ParameterTypeDescription
articleTitlesarrayExact article titles to scrape (e.g. ["Artificial intelligence", "Python (programming language)"])
searchQueriesarrayKeywords — returns top N matching articles per query
maxSearchResultsintArticles per search query (default 10, max 50)
languagestringWikipedia language code: en, es, de, fr, ru, ja, zh, it, pt, ar, hi, ko, nl, pl, sv, ... (default en)
includeFullTextboolFull plain-text article (default true)
includeSectionsboolBreak article into heading + text sections (default true)
includeLinksboolExtract all internal Wikipedia links (default false)
includeImagesboolExtract image URLs (default false)
includeCategoriesboolExtract article categories (default true)

📤 Output Fields

FieldDescription
titleArticle title (canonical)
urlFull Wikipedia URL
languageLanguage code used for this article
summaryFirst-paragraph summary (always returned)
fullTextClean plain-text article body — no wiki markup, no HTML
sections[]{ heading, text } pairs — ready for chunked embeddings
categories[]Article categories
links[]Internal Wikipedia links (if includeLinks)
images[]Image URLs (if includeImages)
wordCountTotal words in the article
lastModifiedISO timestamp of the last edit

💰 Pricing & Performance

  • Pay-per-event: $0.003 per article.
  • Typical cost: $3 for 1000 articles — a whole domain for less than a coffee.
  • Speed: ~60–120 articles/minute depending on article size and options enabled.
  • No rate-limit surprises — uses the official MediaWiki API with proper pacing.
  • No auth required.

🔌 Integrations

  • LangChain / LlamaIndex — Wikipedia loader replacement with better chunking and zero markup cleanup.
  • Vector DBs (Pinecone, Weaviate, Qdrant, pgvector, Chroma) — embed sections[] directly; each section is a sensible chunk.
  • Zapier / Make / n8n — "daily topic" newsletter, auto-research, or Slack bot.
  • Neo4j / graph DBs — build a knowledge graph from links[] and categories[].
  • LLM fine-tuning — bulk-scrape a domain cluster for pretraining data.
  • Airbyte / Fivetran — drop structured JSON into a warehouse for analytics.
  • en — English (6.8M+ articles)
  • de — German (2.9M+)
  • fr — French (2.6M+)
  • es — Spanish (1.9M+)
  • ru — Russian (1.9M+)
  • ja — Japanese (1.4M+)
  • zh — Chinese (1.4M+)
  • pt, it, ar, pl, nl, sv, uk, vi, ko, hi, fa, id, tr — all supported

Full list: https://en.wikipedia.org/wiki/List_of_Wikipedias

❓ FAQ

Why not just use the MediaWiki API directly? You can — but you'll make 5–10 API calls per article to stitch together title + summary + full text + sections + categories + links, and you'll spend a day cleaning wiki markup. This Actor bundles all of that into one structured JSON per article.
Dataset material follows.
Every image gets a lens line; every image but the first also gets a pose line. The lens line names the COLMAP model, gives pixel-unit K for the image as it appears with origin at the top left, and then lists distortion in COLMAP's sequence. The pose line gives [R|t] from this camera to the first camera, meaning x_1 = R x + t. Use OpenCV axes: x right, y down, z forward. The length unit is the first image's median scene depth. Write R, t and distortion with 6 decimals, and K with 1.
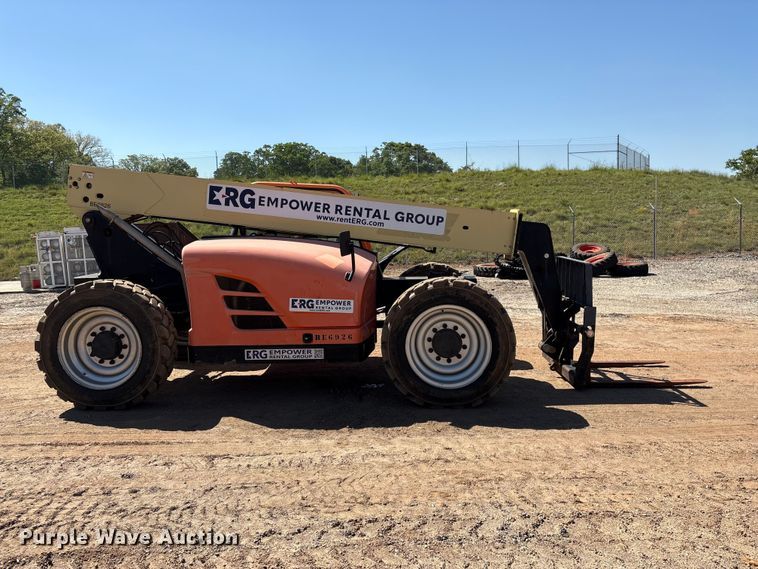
lens RADIAL K [[574.3, 0, 376.5], [0, 574.3, 283.8], [0, 0, 1]] dist [0.052337, -0.047095]
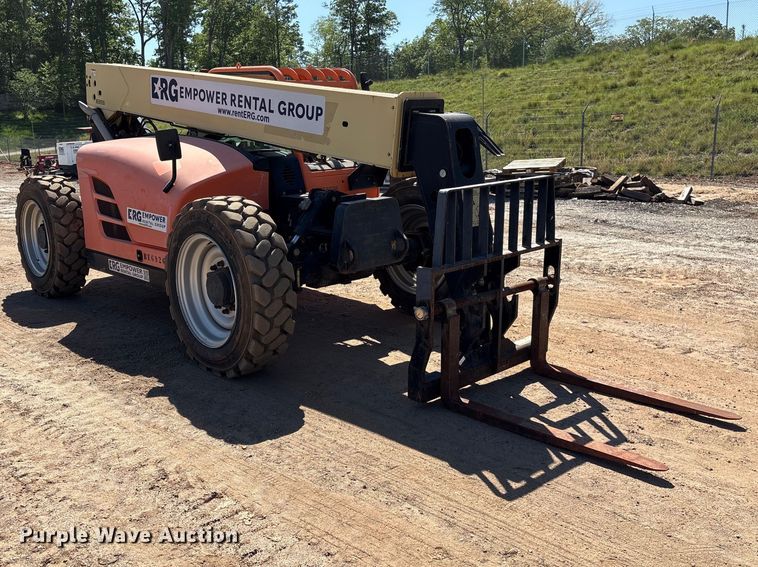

Does it strip wiki markup and citations? Yes. No [[links]], no [1] reference markers, no {{templates}}. Just plain text a human or an LLM can read.
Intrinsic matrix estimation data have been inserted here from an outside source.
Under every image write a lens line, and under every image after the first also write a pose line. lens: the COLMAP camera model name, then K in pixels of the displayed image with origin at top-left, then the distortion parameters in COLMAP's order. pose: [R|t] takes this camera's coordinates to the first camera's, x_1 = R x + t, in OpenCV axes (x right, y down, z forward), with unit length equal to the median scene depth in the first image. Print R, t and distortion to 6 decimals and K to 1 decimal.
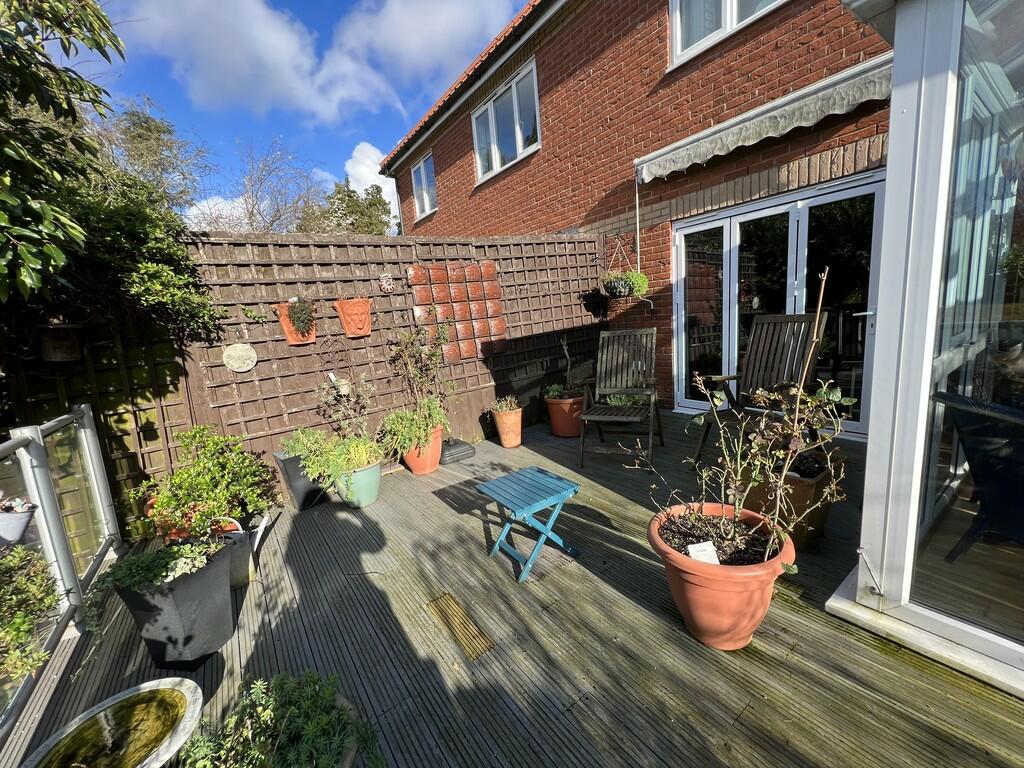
lens RADIAL K [[408.6, 0, 512.0], [0, 408.6, 384.0], [0, 0, 1]] dist [-0.001677, -0.000385]
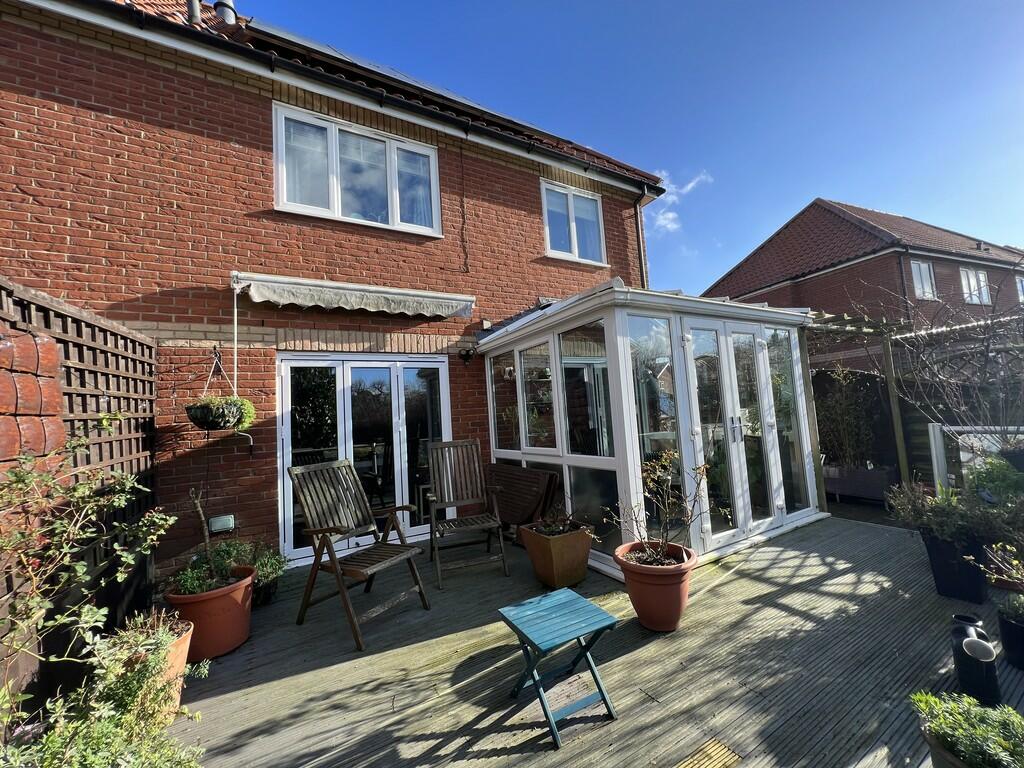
lens RADIAL K [[408.6, 0, 512.0], [0, 408.6, 384.0], [0, 0, 1]] dist [-0.001677, -0.000385]
pose [[0.099994, 0.158165, 0.982337, -0.484789], [0.221432, 0.958988, -0.176946, -0.049004], [-0.970036, 0.235215, 0.060870, 0.485567]]
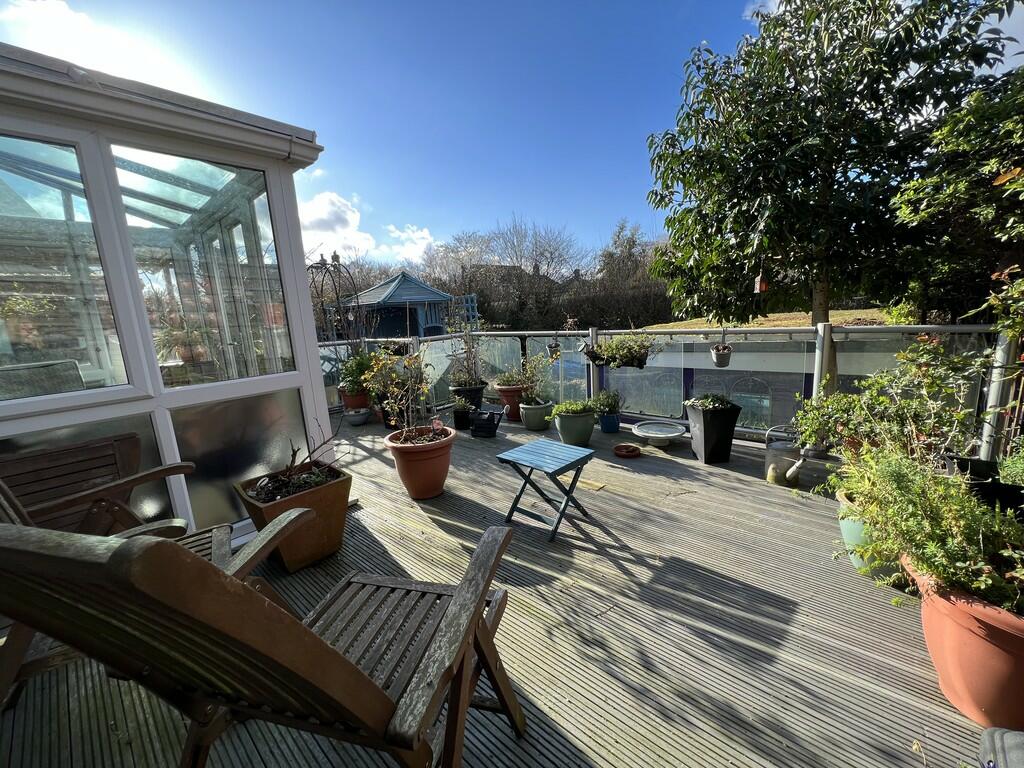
lens RADIAL K [[409.8, 0, 512.0], [0, 409.8, 384.0], [0, 0, 1]] dist [-0.000304, -0.000048]
pose [[-0.963361, 0.188507, -0.190788, 0.155547], [0.112627, 0.929916, 0.350101, -0.168984], [0.243414, 0.315785, -0.917077, 1.016819]]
Can I use this for RAG? That's the primary use case. sections[] gives you pre-chunked text by heading — embed each section and you've got retrieval-ready data.

What if an article doesn't exist in the requested language? The Actor skips it and logs a warning. Partial results are always saved.
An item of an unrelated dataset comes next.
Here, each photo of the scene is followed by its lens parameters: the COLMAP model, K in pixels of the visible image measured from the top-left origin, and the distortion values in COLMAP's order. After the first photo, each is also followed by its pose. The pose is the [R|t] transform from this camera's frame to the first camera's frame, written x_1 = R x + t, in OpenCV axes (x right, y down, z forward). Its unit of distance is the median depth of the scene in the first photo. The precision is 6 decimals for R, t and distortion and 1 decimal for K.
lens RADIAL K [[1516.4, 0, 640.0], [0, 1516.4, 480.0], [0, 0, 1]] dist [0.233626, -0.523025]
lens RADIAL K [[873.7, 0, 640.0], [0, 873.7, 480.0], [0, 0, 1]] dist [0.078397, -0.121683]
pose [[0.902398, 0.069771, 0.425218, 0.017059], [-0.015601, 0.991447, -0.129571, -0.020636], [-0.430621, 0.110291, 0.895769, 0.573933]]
Do disambiguation pages work? Yes — they return as articles with links to the disambiguated entries. Use includeLinks: true to capture them.

Is Wikipedia content free to use? Article text is CC BY-SA 4.0. Attribute Wikipedia and share derivatives under the same license.

🔗 Companions

🔑 Keywords

Wikipedia scraper, Wikipedia API, MediaWiki scraper, Wikipedia RAG, Wikipedia knowledge base, Wikipedia full text, multilingual Wikipedia scraper, Wikipedia corpus builder, Wikipedia data extraction, encyclopedia scraper, RAG knowledge base, LLM training corpus, Wikipedia sections, Wikipedia categories, Wikipedia in Spanish, Wikipedia in German, Wikipedia in Russian, Wikipedia in Japanese, Wikipedia in Chinese, fact-checking data, Wikipedia bulk download, Wikipedia structured data.

📝 Changelog

  • v1.0 — Initial release. Title-based and search-based modes, 300+ language support, structured sections, clean plain text (no markup), categories, links, and images.